WORK INSTRUCTION
Swap "absolute pixels" for "image pixels" throughout the records and give them again with everything else unchanged. Leave the pictures out of your answer.
** Opening RECORDS FOR THE TASK block **
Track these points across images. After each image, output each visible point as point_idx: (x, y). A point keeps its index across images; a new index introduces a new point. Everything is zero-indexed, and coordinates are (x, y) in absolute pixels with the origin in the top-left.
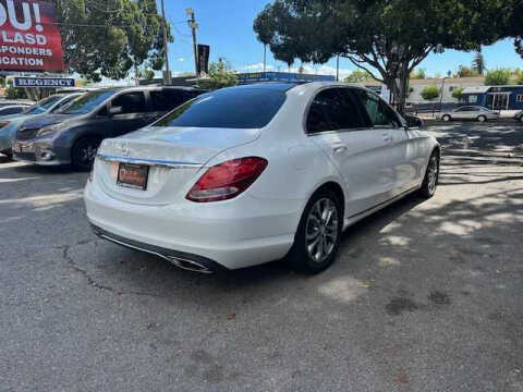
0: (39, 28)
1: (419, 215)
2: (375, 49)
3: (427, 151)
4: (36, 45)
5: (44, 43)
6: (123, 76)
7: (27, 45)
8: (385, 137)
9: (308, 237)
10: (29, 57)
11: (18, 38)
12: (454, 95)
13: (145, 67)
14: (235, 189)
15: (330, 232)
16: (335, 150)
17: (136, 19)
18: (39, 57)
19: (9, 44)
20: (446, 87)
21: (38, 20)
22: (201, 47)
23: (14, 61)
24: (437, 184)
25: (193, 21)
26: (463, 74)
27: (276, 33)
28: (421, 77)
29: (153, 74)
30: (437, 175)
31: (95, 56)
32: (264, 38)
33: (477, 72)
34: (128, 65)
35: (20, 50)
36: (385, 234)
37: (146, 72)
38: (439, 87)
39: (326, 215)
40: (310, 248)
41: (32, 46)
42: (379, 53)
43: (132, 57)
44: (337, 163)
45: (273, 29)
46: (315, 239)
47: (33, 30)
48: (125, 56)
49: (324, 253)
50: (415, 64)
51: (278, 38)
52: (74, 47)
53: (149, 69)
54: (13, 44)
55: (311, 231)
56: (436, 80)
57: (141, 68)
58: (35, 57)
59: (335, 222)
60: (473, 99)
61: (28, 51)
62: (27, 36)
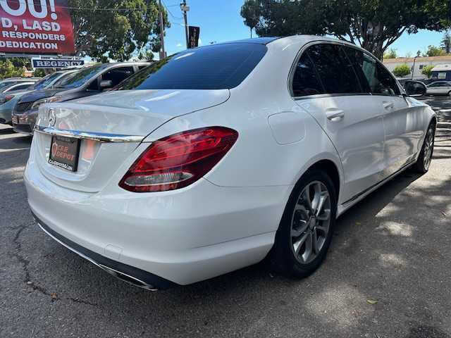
0: (54, 16)
1: (417, 194)
2: (351, 31)
3: (424, 122)
4: (51, 32)
5: (58, 29)
6: (127, 59)
7: (43, 31)
8: (385, 105)
9: (294, 233)
10: (45, 41)
11: (36, 25)
12: (424, 73)
13: (146, 49)
14: (188, 175)
15: (321, 223)
16: (330, 118)
17: (137, 7)
18: (54, 42)
19: (28, 31)
20: (417, 65)
21: (53, 9)
22: (192, 29)
23: (32, 45)
24: (431, 157)
25: (185, 4)
26: (433, 53)
27: (261, 18)
28: (393, 56)
29: (152, 56)
30: (432, 148)
31: (103, 42)
32: (251, 23)
33: (445, 51)
34: (132, 49)
35: (39, 36)
36: (383, 219)
37: (148, 54)
38: (409, 65)
39: (317, 203)
40: (296, 247)
41: (47, 33)
42: (355, 35)
43: (135, 42)
44: (332, 136)
45: (258, 14)
46: (302, 235)
47: (48, 19)
48: (129, 41)
49: (314, 251)
50: (389, 44)
51: (263, 23)
52: (85, 33)
53: (149, 51)
54: (31, 31)
55: (298, 225)
56: (407, 60)
57: (143, 50)
58: (50, 42)
59: (328, 211)
60: (441, 76)
61: (45, 37)
62: (44, 23)
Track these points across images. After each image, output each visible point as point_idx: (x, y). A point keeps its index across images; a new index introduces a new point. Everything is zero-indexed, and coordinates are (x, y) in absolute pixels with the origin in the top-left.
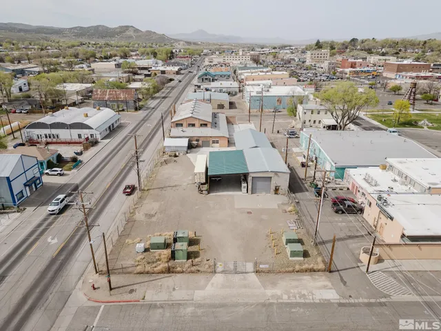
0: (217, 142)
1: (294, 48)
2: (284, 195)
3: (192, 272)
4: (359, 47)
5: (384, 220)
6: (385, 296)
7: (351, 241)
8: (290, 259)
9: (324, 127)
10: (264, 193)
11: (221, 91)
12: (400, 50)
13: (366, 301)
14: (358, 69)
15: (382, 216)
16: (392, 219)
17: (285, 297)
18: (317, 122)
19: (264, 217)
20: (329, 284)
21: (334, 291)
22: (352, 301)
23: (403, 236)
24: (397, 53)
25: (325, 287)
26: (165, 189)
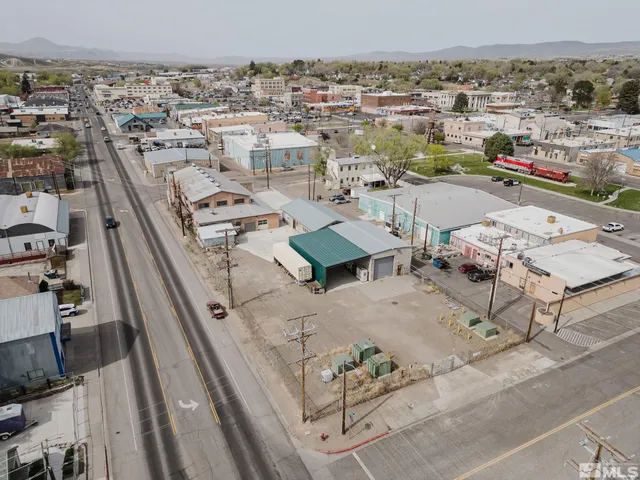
0: (265, 222)
1: (212, 70)
2: (407, 274)
3: (408, 384)
4: (308, 72)
5: (534, 278)
6: (586, 349)
7: (513, 307)
8: (487, 339)
9: (366, 185)
10: (386, 277)
11: (180, 146)
12: (358, 76)
13: (575, 358)
14: (331, 104)
15: (530, 274)
16: (548, 275)
17: (515, 378)
18: (356, 179)
19: (414, 303)
20: (537, 353)
21: (546, 358)
22: (566, 362)
23: (567, 288)
24: (356, 80)
25: (536, 357)
26: (264, 297)
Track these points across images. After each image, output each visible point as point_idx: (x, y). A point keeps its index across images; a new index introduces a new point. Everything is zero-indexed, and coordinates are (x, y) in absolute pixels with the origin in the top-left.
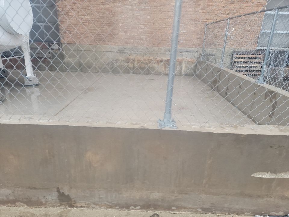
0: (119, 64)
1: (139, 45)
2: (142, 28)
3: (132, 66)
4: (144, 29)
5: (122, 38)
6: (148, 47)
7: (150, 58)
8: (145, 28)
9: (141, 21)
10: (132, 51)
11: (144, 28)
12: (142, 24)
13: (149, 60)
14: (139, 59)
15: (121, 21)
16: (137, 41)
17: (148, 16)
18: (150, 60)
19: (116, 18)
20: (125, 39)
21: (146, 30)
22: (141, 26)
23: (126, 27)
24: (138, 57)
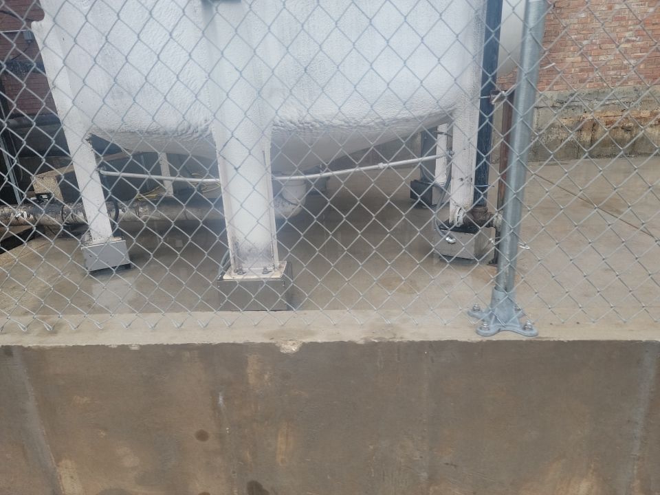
0: (555, 136)
1: (617, 84)
2: (628, 41)
3: (589, 139)
4: (633, 41)
5: (573, 70)
6: (639, 85)
7: (642, 115)
8: (638, 39)
9: (630, 22)
10: (595, 101)
11: (634, 38)
12: (631, 30)
13: (637, 118)
14: (612, 118)
15: (576, 26)
16: (612, 73)
17: (649, 7)
18: (641, 118)
19: (564, 22)
20: (582, 71)
21: (639, 43)
22: (627, 34)
23: (585, 42)
24: (609, 114)
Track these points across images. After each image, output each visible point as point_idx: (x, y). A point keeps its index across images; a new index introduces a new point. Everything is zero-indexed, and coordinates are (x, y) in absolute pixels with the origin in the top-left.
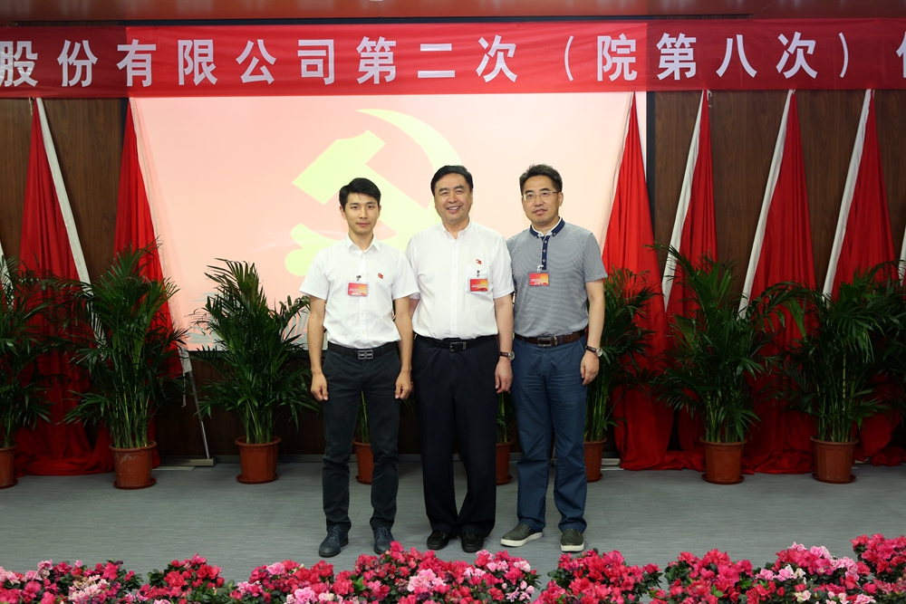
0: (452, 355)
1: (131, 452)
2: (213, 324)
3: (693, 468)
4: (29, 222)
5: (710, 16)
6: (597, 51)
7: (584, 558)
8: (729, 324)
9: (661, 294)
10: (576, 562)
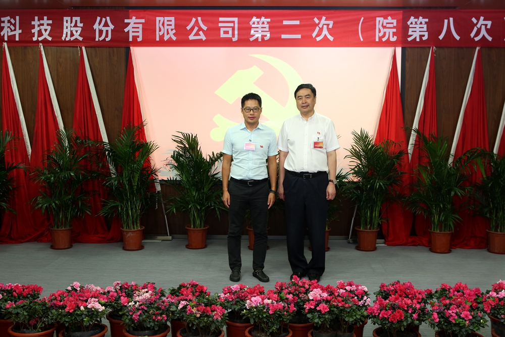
0: (304, 180)
1: (132, 232)
2: (175, 166)
3: (423, 245)
4: (78, 112)
5: (436, 8)
6: (375, 25)
7: (393, 285)
8: (446, 169)
9: (408, 153)
10: (390, 287)
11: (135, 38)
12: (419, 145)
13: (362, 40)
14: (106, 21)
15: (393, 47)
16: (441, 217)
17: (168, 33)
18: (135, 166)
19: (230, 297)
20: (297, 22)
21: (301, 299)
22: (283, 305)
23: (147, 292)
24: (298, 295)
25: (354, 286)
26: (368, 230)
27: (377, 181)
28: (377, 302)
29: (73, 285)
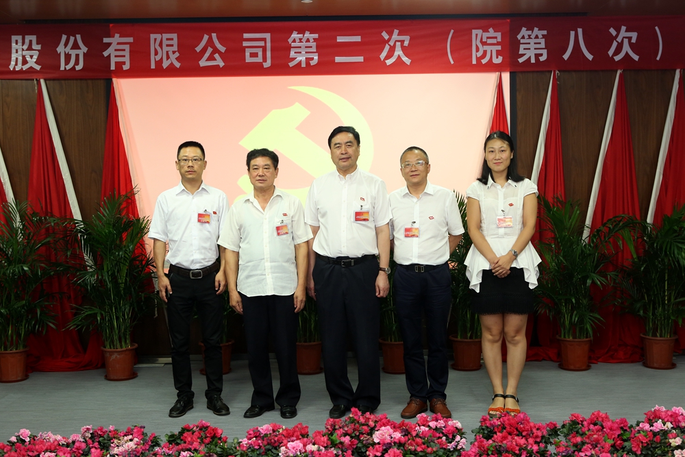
0: (344, 269)
1: (118, 353)
3: (550, 359)
4: (35, 175)
5: (557, 14)
6: (471, 41)
8: (579, 248)
10: (496, 421)
11: (119, 65)
13: (452, 62)
14: (76, 40)
15: (498, 71)
16: (574, 317)
17: (168, 57)
18: (121, 253)
19: (256, 443)
20: (358, 39)
21: (362, 443)
22: (335, 452)
23: (131, 440)
24: (358, 437)
25: (442, 422)
26: (469, 340)
28: (476, 443)
29: (20, 434)
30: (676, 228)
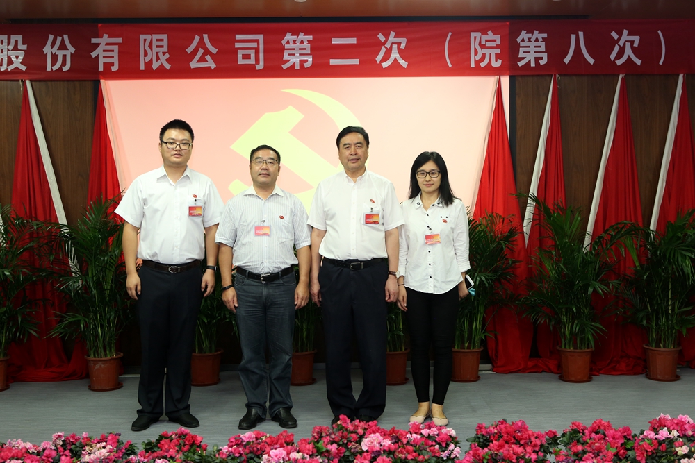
** Closing RECORDS FOR THE TASK block **
RESPONSE TO THIS TASK
Track these points across images. After each image, output each visible point as point_idx: (x, y). A point keeps its index across images; a new index introduces a new point. Everything is zero-indexed, and coordinates are (x, y) in image pixels with the origin in the top-left.
0: (39, 28)
1: (419, 215)
2: (375, 49)
3: (427, 151)
4: (36, 45)
5: (44, 43)
6: (123, 76)
7: (27, 45)
8: (385, 137)
9: (308, 237)
10: (29, 57)
11: (18, 38)
12: (454, 95)
13: (145, 67)
14: (235, 189)
15: (330, 232)
16: (335, 150)
17: (136, 19)
18: (39, 57)
19: (9, 44)
20: (446, 87)
21: (38, 20)
22: (201, 47)
23: (14, 61)
24: (437, 184)
25: (193, 21)
26: (463, 74)
27: (276, 33)
28: (421, 77)
29: (153, 74)
30: (437, 175)
31: (95, 56)
32: (264, 38)
33: (477, 72)
34: (128, 65)
35: (20, 50)
36: (385, 234)
37: (146, 72)
38: (439, 87)
39: (326, 215)
40: (310, 248)
41: (32, 46)
42: (379, 53)
43: (132, 57)
44: (337, 163)
45: (273, 29)
46: (315, 239)
47: (33, 30)
48: (125, 56)
49: (324, 253)
50: (415, 64)
51: (278, 38)
52: (74, 47)
53: (149, 69)
54: (13, 44)
55: (311, 231)
56: (436, 80)
57: (141, 68)
58: (35, 57)
59: (335, 222)
60: (473, 99)
61: (28, 51)
62: (27, 36)
0: (54, 16)
1: (417, 194)
2: (351, 31)
3: (424, 122)
4: (51, 32)
5: (58, 29)
6: (127, 59)
7: (43, 31)
8: (385, 105)
9: (294, 233)
10: (45, 41)
11: (36, 25)
12: (424, 73)
13: (146, 49)
14: (188, 175)
15: (321, 223)
16: (330, 118)
17: (137, 7)
18: (54, 42)
19: (28, 31)
20: (417, 65)
21: (53, 9)
22: (192, 29)
23: (32, 45)
24: (431, 157)
25: (185, 4)
26: (433, 53)
27: (261, 18)
28: (393, 56)
29: (152, 56)
30: (432, 148)
31: (103, 42)
32: (251, 23)
33: (445, 51)
34: (132, 49)
35: (39, 36)
36: (383, 219)
37: (148, 54)
38: (409, 65)
39: (317, 203)
40: (296, 247)
41: (47, 33)
42: (355, 35)
43: (135, 42)
44: (332, 136)
45: (258, 14)
46: (302, 235)
47: (48, 19)
48: (129, 41)
49: (314, 251)
50: (389, 44)
51: (263, 23)
52: (85, 33)
53: (149, 51)
54: (31, 31)
55: (298, 225)
56: (407, 60)
57: (143, 50)
58: (50, 42)
59: (328, 211)
60: (441, 76)
61: (45, 37)
62: (44, 23)
Track these points across images. After each image, output each visible point as point_idx: (x, y). A point keeps its index across images; a new index introduces a new point. Everything is zero-indexed, and coordinates are (x, y) in image pixels with the origin in the top-left.
0: (217, 142)
1: (294, 48)
2: (284, 195)
3: (192, 272)
4: (359, 47)
5: (384, 220)
6: (385, 296)
7: (351, 241)
8: (290, 259)
9: (324, 127)
10: (264, 193)
11: (221, 91)
12: (400, 50)
13: (366, 301)
14: (358, 69)
15: (382, 216)
16: (392, 219)
17: (285, 297)
18: (317, 122)
19: (264, 217)
20: (329, 284)
21: (334, 291)
22: (352, 301)
23: (403, 236)
24: (397, 53)
25: (325, 287)
26: (165, 189)
0: (265, 222)
1: (212, 70)
2: (407, 274)
3: (408, 384)
4: (308, 72)
5: (534, 278)
6: (586, 349)
7: (513, 307)
8: (487, 339)
9: (366, 185)
10: (386, 277)
11: (180, 146)
12: (358, 76)
13: (575, 358)
14: (331, 104)
15: (530, 274)
16: (548, 275)
17: (515, 378)
18: (356, 179)
19: (414, 303)
20: (537, 353)
21: (546, 358)
22: (566, 362)
23: (567, 288)
24: (356, 80)
25: (536, 357)
26: (264, 297)
Track these points across images. After each image, output each visible point as point_idx: (x, y). A point keeps its index across images; a new index introduces a new point. Everything is zero-indexed, and coordinates are (x, y) in image pixels with the origin in the top-left.
0: (119, 64)
1: (139, 45)
2: (142, 28)
3: (132, 66)
4: (144, 29)
5: (122, 38)
6: (148, 47)
7: (150, 58)
8: (145, 28)
9: (141, 21)
10: (132, 51)
11: (144, 28)
12: (142, 24)
13: (149, 60)
14: (139, 59)
15: (121, 21)
16: (137, 41)
17: (148, 16)
18: (150, 60)
19: (116, 18)
20: (125, 39)
21: (146, 30)
22: (141, 26)
23: (126, 27)
24: (138, 57)
0: (555, 136)
1: (617, 84)
2: (628, 41)
3: (589, 139)
4: (633, 41)
5: (573, 70)
6: (639, 85)
7: (642, 115)
8: (638, 39)
9: (630, 22)
10: (595, 101)
11: (634, 38)
12: (631, 30)
13: (637, 118)
14: (612, 118)
15: (576, 26)
16: (612, 73)
17: (649, 7)
18: (641, 118)
19: (564, 22)
20: (582, 71)
21: (639, 43)
22: (627, 34)
23: (585, 42)
24: (609, 114)
Track these points across images. After each image, output each visible point as point_idx: (x, y). A point keeps its index across images; a new index introduces a new point. Everything is zero-indexed, and coordinates are (x, y) in image pixels with the origin in the top-left.
0: (452, 355)
1: (131, 452)
2: (213, 324)
3: (693, 468)
4: (29, 222)
5: (710, 16)
6: (597, 51)
7: (584, 558)
8: (729, 324)
9: (661, 294)
10: (576, 562)
0: (304, 180)
1: (132, 232)
2: (175, 166)
3: (423, 245)
4: (78, 112)
5: (436, 8)
6: (375, 25)
7: (393, 285)
8: (446, 169)
9: (408, 153)
10: (390, 287)
11: (135, 38)
12: (419, 145)
13: (362, 40)
14: (106, 21)
15: (393, 47)
16: (441, 217)
17: (168, 33)
18: (135, 166)
19: (230, 297)
20: (297, 22)
21: (301, 299)
22: (283, 305)
23: (147, 292)
24: (298, 295)
25: (354, 286)
26: (368, 230)
27: (377, 181)
28: (377, 302)
29: (73, 285)
0: (344, 269)
1: (118, 353)
3: (550, 359)
4: (35, 175)
5: (557, 14)
6: (471, 41)
8: (579, 248)
10: (496, 421)
11: (119, 65)
13: (452, 62)
14: (76, 40)
15: (498, 71)
16: (574, 317)
17: (168, 57)
18: (121, 253)
19: (256, 443)
20: (358, 39)
21: (362, 443)
22: (335, 452)
23: (131, 440)
24: (358, 437)
25: (442, 422)
26: (469, 340)
28: (476, 443)
29: (20, 434)
30: (676, 228)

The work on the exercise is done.